1

I'm building a simple Python application that involves altering the speed of an audio track. (I acknowledge that changing the framerate of an audio also make pitch appear different, and I do not care about pitch of the audio being altered). I have tried using solution from abhi krishnan using pydub, which looks like this.

from pydub import AudioSegment
sound = AudioSegment.from_file(…)

def speed_change(sound, speed=1.0):
    # Manually override the frame_rate. This tells the computer how many
    # samples to play per second
    sound_with_altered_frame_rate = sound._spawn(sound.raw_data, overrides={
         "frame_rate": int(sound.frame_rate * speed)
      })
     # convert the sound with altered frame rate to a standard frame rate
     # so that regular playback programs will work right. They often only
     # know how to play audio at standard frame rate (like 44.1k)
    return sound_with_altered_frame_rate.set_frame_rate(sound.frame_rate)

However, the audio with changed speed sounds distorted, or crackled, which would not be heard with using Audacity to do the same, and I hope I find out a way to reproduce in Python how Audacity (or other digital audio editors) changes the speed of audio tracks.

I presume that the quality loss is caused by the original audio having low framerate, which is 8kHz, and that .set_frame_rate(sound.frame_rate) tries to sample points of the audio with altered speed in the original, low framerate. Simple attempts of setting the framerate of the original audio or the one with altered framerate, and the one that were to be exported didn't work out.

Is there a way in Pydub or in other Python modules that perform the task in the same way Audacity does?

2 Answers2

0

Assuming what you want to do is to play audio back at say x1.5 the speed of the original. This is synonymous to saying to resample the audio samples down by 2/3rds and pretend that the sampling rate hasn't changed. Assuming this is what you are after, I suspect most DSP packages would support it (search audio resampling as the keyphrase).

You can try scipy.signal.resample_poly()


from scipy.signal import resample_poly

dec_data = resample_poly(sound.raw_data,up=2,down=3)

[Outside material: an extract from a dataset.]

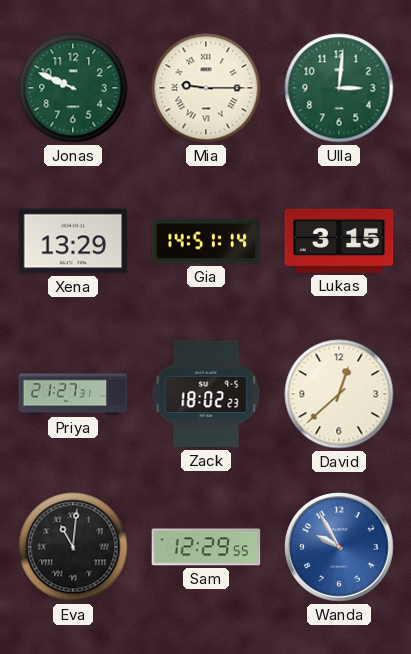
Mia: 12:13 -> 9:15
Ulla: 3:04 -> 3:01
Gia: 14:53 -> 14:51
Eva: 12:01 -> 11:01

dec_data should have 2/3rds of the number of samples as the original raw_data samples. If you play dec_data samples at the sound's sampling rate, you should get a sped-up version. The downside of using resample_poly is you need a rational factor, and having large numerator or denominator will cause output less ideal. You can try scipy's resample function or seek other packages, which supports audio resampling.

kesh
  • 4,515
  • 2
  • 12
  • 20
0

As people have written in the post you mentioned, Pydub has a method called speedup() for the purpose, but I found it works well for increasing the audio speed, and your method actually works better for decreasing the speed. So I've combined both in my implementation of aiTransformer Speech Synthesizer, with the following code:

from pydub.effects import speedup
if speed > 1:
    audio = speedup(audio, playback_speed=speed)
else:
    audio = speed_change(audio, speed)

I struggled a while to find a decent solution for changing audio speed in both directions, even ChatGPT just gave the speedup one, hope my answer can help others that have similar need.